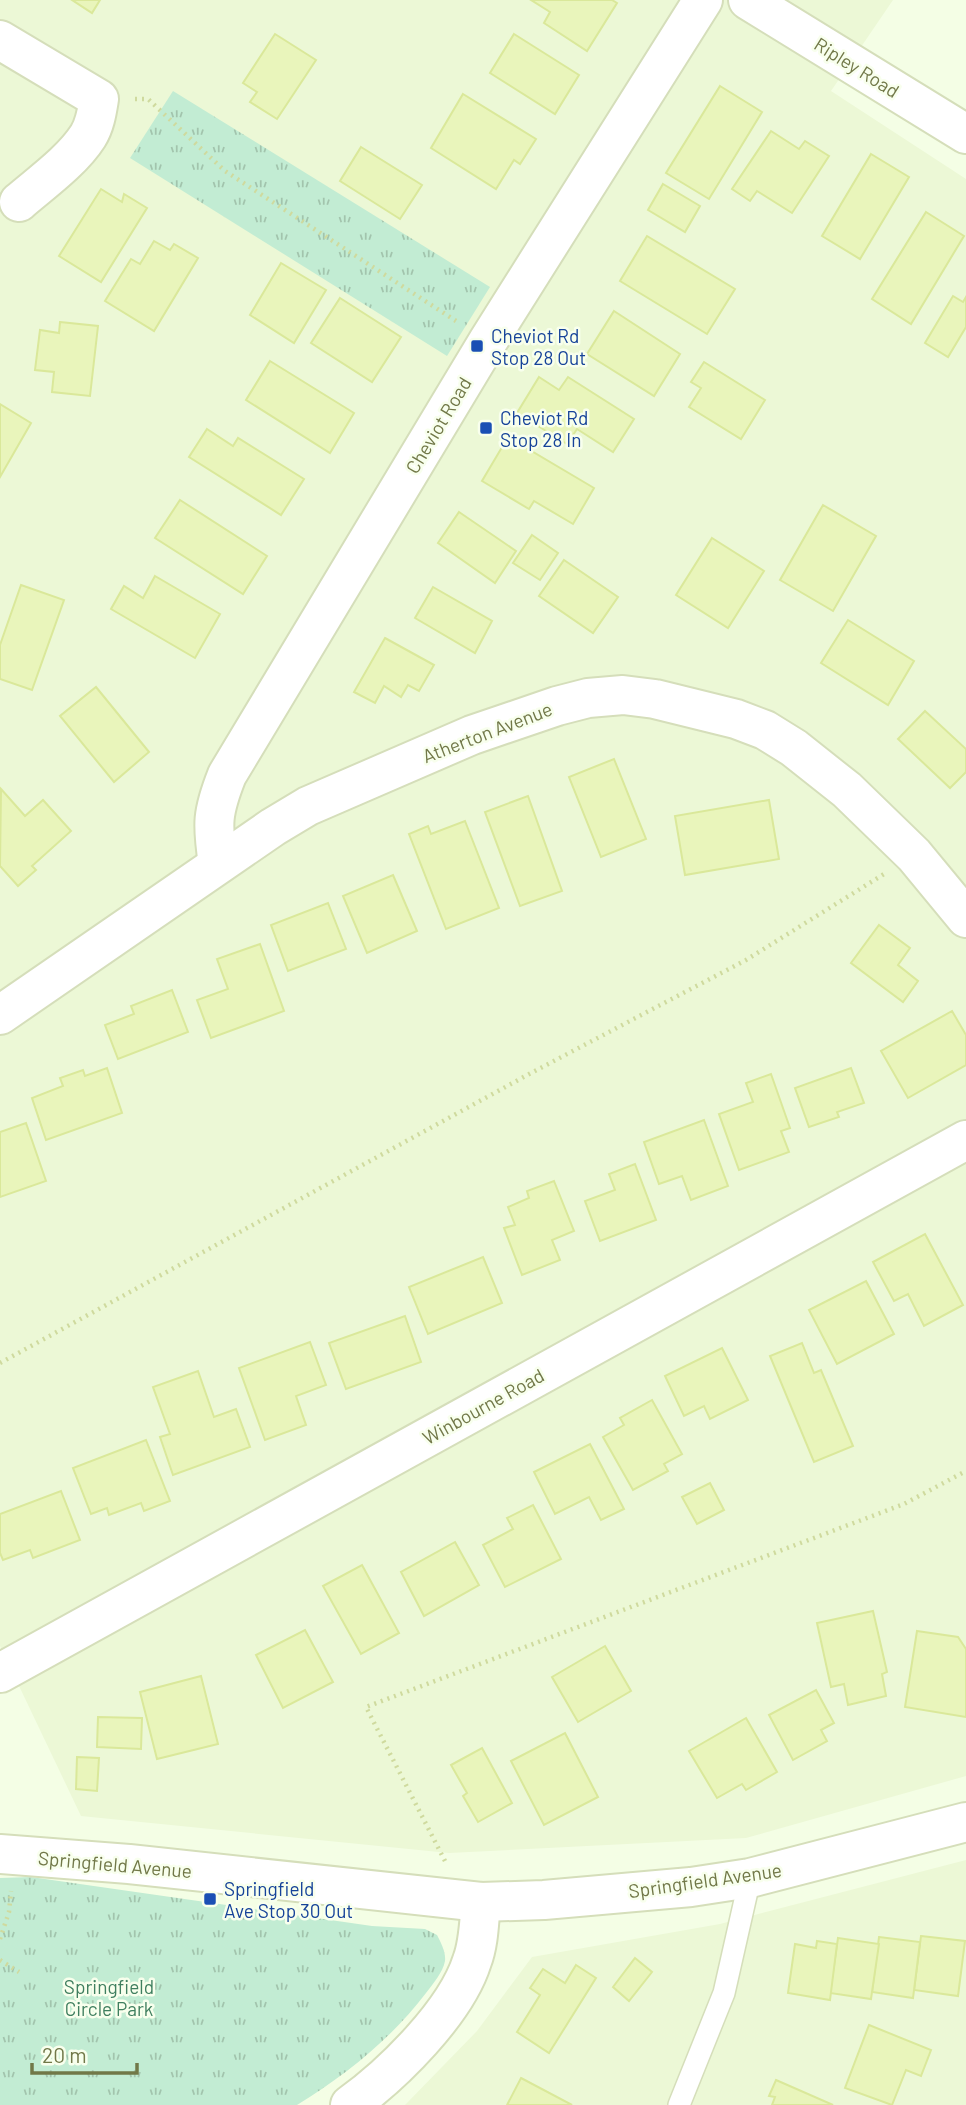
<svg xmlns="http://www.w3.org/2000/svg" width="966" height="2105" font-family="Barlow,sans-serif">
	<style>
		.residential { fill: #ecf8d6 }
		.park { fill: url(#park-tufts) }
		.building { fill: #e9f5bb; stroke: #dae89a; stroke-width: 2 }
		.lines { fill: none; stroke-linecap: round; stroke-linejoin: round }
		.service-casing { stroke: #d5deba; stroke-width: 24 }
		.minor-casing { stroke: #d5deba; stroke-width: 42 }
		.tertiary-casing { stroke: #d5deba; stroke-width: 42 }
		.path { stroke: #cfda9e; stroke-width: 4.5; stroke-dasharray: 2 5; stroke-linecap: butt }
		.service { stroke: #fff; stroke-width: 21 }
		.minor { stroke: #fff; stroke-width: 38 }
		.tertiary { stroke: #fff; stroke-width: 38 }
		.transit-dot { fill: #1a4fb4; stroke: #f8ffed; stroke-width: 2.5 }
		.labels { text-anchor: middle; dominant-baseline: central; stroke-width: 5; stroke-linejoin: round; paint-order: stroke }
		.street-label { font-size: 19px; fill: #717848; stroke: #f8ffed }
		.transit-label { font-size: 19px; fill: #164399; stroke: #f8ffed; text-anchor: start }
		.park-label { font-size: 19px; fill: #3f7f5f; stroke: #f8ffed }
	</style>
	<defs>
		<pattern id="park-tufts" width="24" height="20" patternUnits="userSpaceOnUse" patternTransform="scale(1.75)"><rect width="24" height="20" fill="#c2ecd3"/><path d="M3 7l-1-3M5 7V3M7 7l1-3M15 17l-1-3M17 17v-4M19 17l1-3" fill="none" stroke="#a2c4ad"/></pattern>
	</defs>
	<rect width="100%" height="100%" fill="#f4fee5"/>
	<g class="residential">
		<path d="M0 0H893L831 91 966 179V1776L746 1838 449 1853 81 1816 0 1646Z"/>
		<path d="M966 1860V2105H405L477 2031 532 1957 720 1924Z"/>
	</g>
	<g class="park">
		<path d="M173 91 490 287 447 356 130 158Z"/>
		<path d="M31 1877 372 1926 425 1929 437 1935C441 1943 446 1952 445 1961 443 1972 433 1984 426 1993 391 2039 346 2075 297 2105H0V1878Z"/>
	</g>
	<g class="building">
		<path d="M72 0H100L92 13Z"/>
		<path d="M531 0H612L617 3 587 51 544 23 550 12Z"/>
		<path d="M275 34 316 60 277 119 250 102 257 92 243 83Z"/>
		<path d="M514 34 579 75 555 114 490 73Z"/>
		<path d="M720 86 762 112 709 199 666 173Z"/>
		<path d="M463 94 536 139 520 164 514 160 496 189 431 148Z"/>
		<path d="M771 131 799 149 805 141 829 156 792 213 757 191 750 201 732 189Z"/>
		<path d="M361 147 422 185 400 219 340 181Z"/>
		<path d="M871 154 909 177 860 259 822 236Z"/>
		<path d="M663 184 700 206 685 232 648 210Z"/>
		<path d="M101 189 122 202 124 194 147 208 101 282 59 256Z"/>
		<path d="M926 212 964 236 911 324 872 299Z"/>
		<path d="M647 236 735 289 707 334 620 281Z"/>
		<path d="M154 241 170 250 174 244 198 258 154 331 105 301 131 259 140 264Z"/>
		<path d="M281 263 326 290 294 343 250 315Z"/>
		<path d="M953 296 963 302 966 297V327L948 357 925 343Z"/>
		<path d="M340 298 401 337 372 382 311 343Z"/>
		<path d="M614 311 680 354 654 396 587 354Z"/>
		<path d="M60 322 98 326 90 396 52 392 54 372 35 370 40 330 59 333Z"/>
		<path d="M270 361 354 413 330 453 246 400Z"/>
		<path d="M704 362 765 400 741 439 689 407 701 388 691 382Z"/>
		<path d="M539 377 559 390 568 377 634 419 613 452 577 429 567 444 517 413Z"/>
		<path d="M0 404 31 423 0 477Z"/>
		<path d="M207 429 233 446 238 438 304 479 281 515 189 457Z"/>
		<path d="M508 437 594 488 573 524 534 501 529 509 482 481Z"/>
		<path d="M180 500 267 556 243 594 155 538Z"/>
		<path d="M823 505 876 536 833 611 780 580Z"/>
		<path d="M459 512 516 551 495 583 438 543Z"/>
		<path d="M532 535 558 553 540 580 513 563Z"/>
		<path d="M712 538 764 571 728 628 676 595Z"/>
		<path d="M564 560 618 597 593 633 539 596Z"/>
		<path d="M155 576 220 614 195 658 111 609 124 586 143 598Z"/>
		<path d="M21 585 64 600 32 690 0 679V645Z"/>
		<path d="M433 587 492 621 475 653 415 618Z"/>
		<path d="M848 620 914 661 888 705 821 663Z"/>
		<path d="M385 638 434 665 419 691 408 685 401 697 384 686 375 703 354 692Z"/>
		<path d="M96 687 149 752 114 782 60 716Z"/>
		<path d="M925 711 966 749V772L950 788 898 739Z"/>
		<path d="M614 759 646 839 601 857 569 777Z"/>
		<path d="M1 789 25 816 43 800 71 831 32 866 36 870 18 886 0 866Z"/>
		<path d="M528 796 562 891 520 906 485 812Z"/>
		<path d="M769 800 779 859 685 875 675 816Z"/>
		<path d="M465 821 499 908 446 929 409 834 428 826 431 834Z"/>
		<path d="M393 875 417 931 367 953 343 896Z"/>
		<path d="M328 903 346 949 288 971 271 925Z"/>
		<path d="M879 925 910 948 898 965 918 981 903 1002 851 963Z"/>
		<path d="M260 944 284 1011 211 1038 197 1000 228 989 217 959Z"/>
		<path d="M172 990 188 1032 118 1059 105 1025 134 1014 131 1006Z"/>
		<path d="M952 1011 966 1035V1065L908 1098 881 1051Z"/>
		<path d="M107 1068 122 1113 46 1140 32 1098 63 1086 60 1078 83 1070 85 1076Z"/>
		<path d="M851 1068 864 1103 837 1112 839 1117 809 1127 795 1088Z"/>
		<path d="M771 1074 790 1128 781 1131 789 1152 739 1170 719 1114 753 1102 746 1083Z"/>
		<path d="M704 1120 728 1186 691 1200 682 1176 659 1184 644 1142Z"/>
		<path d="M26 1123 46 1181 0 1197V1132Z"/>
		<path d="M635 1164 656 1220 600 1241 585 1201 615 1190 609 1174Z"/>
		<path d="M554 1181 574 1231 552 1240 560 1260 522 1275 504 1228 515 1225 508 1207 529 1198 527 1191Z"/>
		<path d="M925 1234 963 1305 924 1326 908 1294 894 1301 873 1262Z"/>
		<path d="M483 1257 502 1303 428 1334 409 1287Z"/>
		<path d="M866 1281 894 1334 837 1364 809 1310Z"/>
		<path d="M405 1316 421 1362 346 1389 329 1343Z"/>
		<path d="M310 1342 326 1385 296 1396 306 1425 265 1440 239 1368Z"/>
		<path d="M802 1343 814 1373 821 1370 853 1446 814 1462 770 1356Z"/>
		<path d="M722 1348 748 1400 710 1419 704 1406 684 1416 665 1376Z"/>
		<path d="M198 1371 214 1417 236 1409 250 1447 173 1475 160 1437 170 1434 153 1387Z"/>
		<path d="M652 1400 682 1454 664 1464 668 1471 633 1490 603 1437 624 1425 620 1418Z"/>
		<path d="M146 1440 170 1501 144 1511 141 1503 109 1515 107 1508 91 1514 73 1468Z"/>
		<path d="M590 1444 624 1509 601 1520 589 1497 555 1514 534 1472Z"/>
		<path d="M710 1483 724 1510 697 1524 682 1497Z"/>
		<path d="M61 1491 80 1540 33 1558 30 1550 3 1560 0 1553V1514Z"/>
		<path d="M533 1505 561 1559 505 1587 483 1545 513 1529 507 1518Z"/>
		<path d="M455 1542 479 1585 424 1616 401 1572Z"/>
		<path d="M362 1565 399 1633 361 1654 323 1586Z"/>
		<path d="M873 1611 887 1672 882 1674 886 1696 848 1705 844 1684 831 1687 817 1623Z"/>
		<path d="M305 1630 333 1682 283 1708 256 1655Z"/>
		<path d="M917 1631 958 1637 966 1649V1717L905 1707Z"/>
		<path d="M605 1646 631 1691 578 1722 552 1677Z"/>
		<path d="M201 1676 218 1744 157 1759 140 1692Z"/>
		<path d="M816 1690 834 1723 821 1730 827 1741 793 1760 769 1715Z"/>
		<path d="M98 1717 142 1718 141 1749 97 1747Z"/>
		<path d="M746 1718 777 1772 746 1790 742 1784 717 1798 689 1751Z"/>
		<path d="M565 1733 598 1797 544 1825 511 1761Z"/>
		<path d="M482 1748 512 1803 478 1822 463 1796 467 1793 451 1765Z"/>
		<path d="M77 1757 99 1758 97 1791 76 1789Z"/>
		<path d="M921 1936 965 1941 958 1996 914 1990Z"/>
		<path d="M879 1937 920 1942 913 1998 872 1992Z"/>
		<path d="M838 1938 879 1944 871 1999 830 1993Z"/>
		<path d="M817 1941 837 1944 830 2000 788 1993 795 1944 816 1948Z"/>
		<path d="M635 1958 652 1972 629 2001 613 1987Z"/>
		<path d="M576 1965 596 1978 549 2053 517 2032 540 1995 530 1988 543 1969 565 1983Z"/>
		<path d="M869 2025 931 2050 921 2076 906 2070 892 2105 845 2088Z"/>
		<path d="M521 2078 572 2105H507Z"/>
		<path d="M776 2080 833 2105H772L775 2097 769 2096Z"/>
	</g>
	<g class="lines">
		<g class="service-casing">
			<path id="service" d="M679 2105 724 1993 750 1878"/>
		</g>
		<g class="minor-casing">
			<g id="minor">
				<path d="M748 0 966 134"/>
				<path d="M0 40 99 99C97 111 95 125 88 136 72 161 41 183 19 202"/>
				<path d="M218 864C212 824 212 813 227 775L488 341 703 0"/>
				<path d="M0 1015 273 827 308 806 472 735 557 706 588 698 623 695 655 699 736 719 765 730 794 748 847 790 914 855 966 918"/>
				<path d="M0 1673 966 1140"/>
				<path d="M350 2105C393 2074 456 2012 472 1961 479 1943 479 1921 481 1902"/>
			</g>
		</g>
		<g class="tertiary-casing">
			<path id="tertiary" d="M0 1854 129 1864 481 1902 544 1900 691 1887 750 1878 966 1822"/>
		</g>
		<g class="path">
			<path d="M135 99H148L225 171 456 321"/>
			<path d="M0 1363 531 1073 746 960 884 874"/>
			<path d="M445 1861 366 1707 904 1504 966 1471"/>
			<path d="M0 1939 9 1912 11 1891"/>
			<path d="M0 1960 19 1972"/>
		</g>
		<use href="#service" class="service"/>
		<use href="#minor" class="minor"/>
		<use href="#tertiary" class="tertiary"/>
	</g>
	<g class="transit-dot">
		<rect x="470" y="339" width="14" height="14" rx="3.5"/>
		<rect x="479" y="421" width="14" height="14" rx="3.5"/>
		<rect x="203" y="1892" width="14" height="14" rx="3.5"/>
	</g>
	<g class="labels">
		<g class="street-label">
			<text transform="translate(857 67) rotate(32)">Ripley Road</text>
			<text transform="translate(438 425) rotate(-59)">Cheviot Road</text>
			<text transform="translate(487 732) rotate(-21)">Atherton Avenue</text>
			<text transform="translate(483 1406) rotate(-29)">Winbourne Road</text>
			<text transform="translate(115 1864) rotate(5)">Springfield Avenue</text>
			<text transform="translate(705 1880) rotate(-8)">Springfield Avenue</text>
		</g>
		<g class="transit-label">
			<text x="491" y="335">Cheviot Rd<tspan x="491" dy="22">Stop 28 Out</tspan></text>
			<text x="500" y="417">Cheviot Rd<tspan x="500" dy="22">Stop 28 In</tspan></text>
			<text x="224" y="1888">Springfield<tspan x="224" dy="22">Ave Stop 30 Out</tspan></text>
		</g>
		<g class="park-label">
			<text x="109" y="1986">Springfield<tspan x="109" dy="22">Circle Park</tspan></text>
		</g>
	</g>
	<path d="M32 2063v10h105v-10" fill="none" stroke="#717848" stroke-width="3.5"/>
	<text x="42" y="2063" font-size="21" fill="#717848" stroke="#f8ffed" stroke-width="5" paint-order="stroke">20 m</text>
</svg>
■ ■ ■ ■ ■ ■ ■
■ EXERCISE GOAL ■
Wherever a line in the data above holds the word "linecap", copy that line.

■ ANSWER BELOW ■
		.lines { fill: none; stroke-linecap: round; stroke-linejoin: round }
		.path { stroke: #cfda9e; stroke-width: 4.5; stroke-dasharray: 2 5; stroke-linecap: butt }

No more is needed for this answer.